Needle Syringe Programmes And Opioid Substitution Therapy For Prevention HCV Transmission Among People Who Inject Drugs: Cochrane Systematic Review


Author: Platt L, Minozzi S, Reed J, Vickerman P, Hagan H, French C, Jordan A, Degenhardt L, Hope V, Hutchinson S, Maher L, Palmateer N, Bruneau J, Hickman M.

Theme: Epidemiology & Public Health Research Year: 2017

Background: Needle Syringe Programmes (NSP) and Opioid Substitution Therapy (OST) are the primary interventions to reduce Hepatitis C (HCV) transmission among people who inject drugs (PWID); but evidence is weak.

Methods: We searched multiple databases (Medline, PsycInfo, Embase, CINAHL, NHSEED, HTA, CLIB, Cochrane and Web of Science) up to 16 November 2015. Authors of studies were contacted and asked to provide unpublished data. We included studies that that measured exposure to NSP and/or OST against no intervention or a reduced exposure and reported HCV incidence as an outcome, and used new methods for classifying risk of bias.

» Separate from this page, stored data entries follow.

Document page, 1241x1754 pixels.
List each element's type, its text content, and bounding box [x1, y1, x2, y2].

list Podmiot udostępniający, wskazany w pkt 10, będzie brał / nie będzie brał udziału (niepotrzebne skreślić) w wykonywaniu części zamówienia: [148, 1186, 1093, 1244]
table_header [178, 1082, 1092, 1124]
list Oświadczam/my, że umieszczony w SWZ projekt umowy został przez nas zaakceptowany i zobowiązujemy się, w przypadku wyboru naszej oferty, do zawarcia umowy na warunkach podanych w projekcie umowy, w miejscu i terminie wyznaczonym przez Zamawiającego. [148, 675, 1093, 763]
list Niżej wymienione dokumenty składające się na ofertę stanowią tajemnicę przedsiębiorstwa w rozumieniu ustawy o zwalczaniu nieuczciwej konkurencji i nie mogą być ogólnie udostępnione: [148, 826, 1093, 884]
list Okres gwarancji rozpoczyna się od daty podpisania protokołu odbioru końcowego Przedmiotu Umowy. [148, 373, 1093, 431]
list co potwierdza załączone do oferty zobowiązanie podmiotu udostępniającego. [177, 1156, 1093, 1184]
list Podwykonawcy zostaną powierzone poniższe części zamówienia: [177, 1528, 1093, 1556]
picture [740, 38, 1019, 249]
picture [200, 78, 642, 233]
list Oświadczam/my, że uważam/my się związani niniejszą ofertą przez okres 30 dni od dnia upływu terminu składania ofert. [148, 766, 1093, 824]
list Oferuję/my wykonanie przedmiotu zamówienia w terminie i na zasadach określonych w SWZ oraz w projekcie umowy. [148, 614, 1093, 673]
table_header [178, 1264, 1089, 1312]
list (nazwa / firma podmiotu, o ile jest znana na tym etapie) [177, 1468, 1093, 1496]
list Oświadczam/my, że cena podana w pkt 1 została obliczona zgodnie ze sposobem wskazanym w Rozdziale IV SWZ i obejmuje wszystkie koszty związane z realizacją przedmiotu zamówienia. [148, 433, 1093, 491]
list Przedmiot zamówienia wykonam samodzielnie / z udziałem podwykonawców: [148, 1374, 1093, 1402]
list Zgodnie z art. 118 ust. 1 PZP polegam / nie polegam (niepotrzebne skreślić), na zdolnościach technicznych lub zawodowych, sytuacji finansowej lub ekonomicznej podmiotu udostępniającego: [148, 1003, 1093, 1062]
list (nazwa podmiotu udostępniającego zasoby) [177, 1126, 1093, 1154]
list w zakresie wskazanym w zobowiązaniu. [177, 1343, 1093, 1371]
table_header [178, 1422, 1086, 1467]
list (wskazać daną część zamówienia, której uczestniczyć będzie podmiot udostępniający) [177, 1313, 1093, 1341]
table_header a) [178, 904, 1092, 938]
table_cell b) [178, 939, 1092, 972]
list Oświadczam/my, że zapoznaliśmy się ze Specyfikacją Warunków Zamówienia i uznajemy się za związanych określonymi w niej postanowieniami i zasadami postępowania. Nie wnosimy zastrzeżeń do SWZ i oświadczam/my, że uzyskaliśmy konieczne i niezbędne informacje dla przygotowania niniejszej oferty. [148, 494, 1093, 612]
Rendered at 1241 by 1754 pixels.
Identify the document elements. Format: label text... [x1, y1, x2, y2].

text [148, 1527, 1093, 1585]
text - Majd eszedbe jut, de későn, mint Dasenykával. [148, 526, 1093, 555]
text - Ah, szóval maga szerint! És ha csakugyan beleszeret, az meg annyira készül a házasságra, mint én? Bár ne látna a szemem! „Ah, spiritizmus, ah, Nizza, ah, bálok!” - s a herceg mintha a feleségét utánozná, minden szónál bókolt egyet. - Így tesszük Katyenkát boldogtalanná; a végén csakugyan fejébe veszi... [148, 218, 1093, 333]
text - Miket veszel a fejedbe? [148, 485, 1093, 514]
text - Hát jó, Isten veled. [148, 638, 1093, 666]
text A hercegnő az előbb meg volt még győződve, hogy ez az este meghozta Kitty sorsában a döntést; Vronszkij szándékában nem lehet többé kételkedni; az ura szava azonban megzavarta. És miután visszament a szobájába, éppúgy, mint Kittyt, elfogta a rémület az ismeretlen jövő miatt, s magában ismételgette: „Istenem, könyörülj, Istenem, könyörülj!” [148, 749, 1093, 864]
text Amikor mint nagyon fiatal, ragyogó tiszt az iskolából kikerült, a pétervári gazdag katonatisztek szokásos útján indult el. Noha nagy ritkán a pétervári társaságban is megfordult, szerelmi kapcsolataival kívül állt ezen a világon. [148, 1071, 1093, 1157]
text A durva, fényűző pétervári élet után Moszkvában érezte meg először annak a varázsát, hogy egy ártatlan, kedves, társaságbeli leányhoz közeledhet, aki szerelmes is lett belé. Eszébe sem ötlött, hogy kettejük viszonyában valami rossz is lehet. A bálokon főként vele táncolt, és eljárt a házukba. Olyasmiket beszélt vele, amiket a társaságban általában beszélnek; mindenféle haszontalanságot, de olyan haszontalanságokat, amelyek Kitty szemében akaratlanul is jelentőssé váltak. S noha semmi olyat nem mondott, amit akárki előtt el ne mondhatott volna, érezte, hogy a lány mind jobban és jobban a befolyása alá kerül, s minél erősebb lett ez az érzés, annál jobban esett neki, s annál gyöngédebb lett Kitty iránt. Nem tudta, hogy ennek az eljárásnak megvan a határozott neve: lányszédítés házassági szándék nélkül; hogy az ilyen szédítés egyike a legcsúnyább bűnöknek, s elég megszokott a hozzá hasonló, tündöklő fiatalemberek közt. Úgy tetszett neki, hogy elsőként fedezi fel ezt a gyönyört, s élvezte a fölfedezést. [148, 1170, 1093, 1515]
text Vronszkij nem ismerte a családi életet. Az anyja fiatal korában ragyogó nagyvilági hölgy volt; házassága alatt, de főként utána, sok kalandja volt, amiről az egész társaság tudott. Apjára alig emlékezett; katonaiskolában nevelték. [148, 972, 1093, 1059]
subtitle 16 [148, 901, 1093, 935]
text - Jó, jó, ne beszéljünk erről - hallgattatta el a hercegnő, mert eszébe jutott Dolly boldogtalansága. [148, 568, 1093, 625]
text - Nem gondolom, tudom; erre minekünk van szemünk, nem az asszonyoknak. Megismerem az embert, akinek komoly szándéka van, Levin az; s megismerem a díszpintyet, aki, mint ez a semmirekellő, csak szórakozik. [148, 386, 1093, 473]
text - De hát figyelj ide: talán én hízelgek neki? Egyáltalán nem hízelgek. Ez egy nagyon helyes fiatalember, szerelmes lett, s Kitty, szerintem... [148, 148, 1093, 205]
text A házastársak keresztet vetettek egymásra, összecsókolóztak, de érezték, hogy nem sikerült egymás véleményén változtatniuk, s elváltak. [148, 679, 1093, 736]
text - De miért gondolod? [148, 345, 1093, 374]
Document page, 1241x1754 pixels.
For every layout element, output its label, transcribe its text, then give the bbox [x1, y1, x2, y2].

Main results: We identified 28 studies (21 published, 7 unpublished) from North America (13), UK (5), Europe (4), Australia (5), and China (1) comprising 1821 HCV incident infections and 8798.7 person years of follow-up. HCV incidence ranged between 0.09 and 42 cases per 100 person years across the studies. Only two studies were judged to be moderate overall risk of bias, 17 at serious risk and 7 were at critical risk; for two unpublished datasets there was insufficient information to assess bias. As none of the intervention effects were generated from RCT evidence quality typically is categorised as low. We found evidence that current OST reduces risk of HCV acquisition by 50% (risk ratio 0.50 95% CI 0.40-0.63, I2 =0%, p=0.859, 12 studies across all regions, 7391 participants). The intervention effect was maintained in sensitivity analyses that excluded unpublished datasets or papers judged to be at critical risk of bias. We found evidence of differential impact by proportion of female participants in the sample, but not region of study, main drug used, history of homelessness or imprisonment.

Overall, we found weak evidence that high NSP coverage reduces risk of HCV acquisition, (Risk Ratio=0.77 95% 0.38-1.54) with high heterogeneity (I2=78.8%, p<0.001) based on 7 studies from North America and Europe only, 6271 participants. After stratification by region, high NSP coverage in Europe was associated with a 56% reduction in HCV acquisition risk (RR=0.44 95% CI=0.24-0.80) with less heterogeneity (I2 =12.3%, p=0.337). We found moderate quality evidence of the impact of combined high coverage of NSP and OST, from 4 studies, 4305 participants, resulting in a 71% reduction in the risk of HCV acquisition (Risk Ratio=0.29 95% CI=0.13-0.65). Conclusion: OST is associated with a reduction in the risk of HCV acquisition, which is strengthened in studies that assess the combination of OST and NSP. There was greater heterogeneity between studies and weaker evidence for the impact of NSP on HCV acquisition.